We live in an age when celebrities are very good at selling their brands. (Love the new spray tan, Kim.) Or they pay someone who is very good at selling their brand. (Love the new bag, Ivanka’s social media person.) But for the most part, the content is all the same: hot photos of celebrities with other hot people, shoes, cute pets, salads made of three to four leaves. It can get boring.
But every once in a while, a celebrity’s personality translates to the internet in a gloriously goofy, original way. Sure, DJ Khaled’s “major key” schtick is required Snapchat viewing and Cher’s Twitter account is the closest thing to what your grandma would be like on LSD. But no famous person is more surprisingly incongruous online than Pitbull, the Cuban American singer whose singles include “Give Me Everything,” “You Know You Want Me,” and “Sexy Beaches.” (Chorus: “Hey, hey, hey, hey / I wanna see [sexy beaches, hotels] / I wanna see [sexy beaches, hotels].”)
When Pitbull arrived on the music scene in the early aughts, his persona was pretty straightforward. Here was a Latin rapper whose natural habitat was a neon-lit South Beach dance floor, whose diet seemed to consist of vodka shots and lime wedges, and whose eyes were covered with giant dark glasses so often you’d think his optometrist prescribed them. The same way Jason Statham needed adrenaline to stay alive in that terrible 2006 thriller Crank, Pitbull circa-2006 needed bottle service at Liv every Saturday night.

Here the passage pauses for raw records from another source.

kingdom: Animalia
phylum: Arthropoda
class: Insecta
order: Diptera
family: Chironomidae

But when social media became a necessary part of celebrity existence, something weird happened to Pitbull’s brand. His aura as a suit-clad playboy, once distilled into tweets and Facebook posts, seemed better fit for motivational cat posters than the stage of a club.

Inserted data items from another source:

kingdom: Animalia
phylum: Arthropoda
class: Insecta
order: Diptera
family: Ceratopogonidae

Samples from his Facebook page, as chronicled by BuzzFeed last year, range from the clichéd to the nonsensical: “Dreams don’t work unless you do,” “Everyone has a story, a struggle,” and “Respond with a smile.” On Twitter, his inspirational directives often come with a hashtag for every day of the week, including: #MondayMotivation, #TuesdayMotivation, #TravelTuesday, #TuesdayThoughts, #WednesdayWisdom, #TBT, #FridayFeeling, #SaturdayNight, #SundayFunday. Adding to the bizarreness, his earnest messages are often paired with close-cropped photos of the rapper that seem to be fished from Google Images by Mr. 305 himself. (Which serve as unintentional reminders that the 5-foot-7 musician looks, well, kind of old to live the lifestyle he sings about.) Even his posts about hanging out with other celebrities are embarrassingly dad-like. “#TBT Ringing in the new year with @justinbieber two fly chicos #Dale,” he wrote when he posted an old photo with a prepubescent Bieber one random day in July. Online, Pitbull is ground zero of the internet’s uplifting meme mill, a walking Hallmark card, the essence of a spunky SoulCycle instructor wrapped in a 35-year-old bald man’s body.
Perhaps most emblematic of Pitbull’s online enthusiasm for life and the general idea of living it is his catchphrase “dale,” a Spanish expression that translates to “give it” or “go ahead.” The word has made its way from the singer’s sexual song lyrics (“Let me see you act like an animal straight out the cage, baby. Dale”) to Labor Day tweets (“This one goes out to all my hard workers #LaborDay #Dale”). Its fluid meaning and low character count have made it an instant hit among his fans on social media. “I learned how to live in life from Pitbull,” an 18-year-old from Tehran who uses the hashtag often told NPR in 2014.
Pitbull, once just a man who sang about sexual encounters in dim corners of da club, is now inspiring the young minds around the globe with meaningless optimism. It’s just ridiculous enough to be charming.